== Segment start ==

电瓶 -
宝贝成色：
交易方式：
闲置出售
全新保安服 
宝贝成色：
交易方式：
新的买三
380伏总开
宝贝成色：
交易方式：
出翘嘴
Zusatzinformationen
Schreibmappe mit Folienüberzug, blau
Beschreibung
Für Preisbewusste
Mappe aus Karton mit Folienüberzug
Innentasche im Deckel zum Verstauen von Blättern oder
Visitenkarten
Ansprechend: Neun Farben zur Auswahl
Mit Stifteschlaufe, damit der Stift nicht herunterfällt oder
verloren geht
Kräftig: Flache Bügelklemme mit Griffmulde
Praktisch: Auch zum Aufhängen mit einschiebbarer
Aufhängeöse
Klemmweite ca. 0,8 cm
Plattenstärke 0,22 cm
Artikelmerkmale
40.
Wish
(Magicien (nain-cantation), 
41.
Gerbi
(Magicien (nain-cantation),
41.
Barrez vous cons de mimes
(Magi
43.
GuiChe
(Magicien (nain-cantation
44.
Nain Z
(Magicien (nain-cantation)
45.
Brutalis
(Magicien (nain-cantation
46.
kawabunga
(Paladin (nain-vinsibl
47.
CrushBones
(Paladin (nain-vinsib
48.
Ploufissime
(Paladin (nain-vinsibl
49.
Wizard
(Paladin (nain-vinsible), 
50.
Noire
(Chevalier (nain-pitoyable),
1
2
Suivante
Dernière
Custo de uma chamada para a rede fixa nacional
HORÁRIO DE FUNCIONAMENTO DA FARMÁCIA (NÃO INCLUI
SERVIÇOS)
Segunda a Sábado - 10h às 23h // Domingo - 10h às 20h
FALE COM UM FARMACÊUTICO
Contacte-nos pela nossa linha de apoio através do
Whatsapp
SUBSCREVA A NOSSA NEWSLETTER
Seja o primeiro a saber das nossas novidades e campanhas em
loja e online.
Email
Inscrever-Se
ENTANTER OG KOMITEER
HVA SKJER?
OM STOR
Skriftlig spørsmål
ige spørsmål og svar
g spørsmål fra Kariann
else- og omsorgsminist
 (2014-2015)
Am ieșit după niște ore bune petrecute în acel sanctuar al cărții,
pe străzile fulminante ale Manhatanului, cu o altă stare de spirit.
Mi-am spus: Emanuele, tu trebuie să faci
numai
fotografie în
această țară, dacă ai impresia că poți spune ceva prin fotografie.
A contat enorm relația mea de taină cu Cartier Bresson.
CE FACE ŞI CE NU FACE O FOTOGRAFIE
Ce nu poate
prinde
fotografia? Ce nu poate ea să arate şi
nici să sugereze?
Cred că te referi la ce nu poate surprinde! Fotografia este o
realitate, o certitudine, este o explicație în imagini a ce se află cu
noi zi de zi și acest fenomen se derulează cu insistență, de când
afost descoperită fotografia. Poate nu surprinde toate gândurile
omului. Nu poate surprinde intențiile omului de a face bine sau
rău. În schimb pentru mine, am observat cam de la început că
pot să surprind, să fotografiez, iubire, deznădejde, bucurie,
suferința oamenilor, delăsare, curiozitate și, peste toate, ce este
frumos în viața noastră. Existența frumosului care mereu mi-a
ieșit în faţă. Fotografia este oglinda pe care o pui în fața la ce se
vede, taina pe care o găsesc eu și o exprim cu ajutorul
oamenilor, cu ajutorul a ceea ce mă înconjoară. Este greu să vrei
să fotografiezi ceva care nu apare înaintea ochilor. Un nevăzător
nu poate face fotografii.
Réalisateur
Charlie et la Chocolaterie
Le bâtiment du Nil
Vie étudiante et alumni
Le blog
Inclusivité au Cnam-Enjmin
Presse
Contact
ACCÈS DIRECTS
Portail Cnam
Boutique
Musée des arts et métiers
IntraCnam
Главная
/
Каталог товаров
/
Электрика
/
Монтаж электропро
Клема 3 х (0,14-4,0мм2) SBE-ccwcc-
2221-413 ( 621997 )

== Segment end ==

### [HOW TO COMPLETE THIS TASK]
Count the lines in the records above that contain the string "toate", treating uppercase and lowercase letters as distinct. Give only the number.

### [YOUR RESPONSE]
2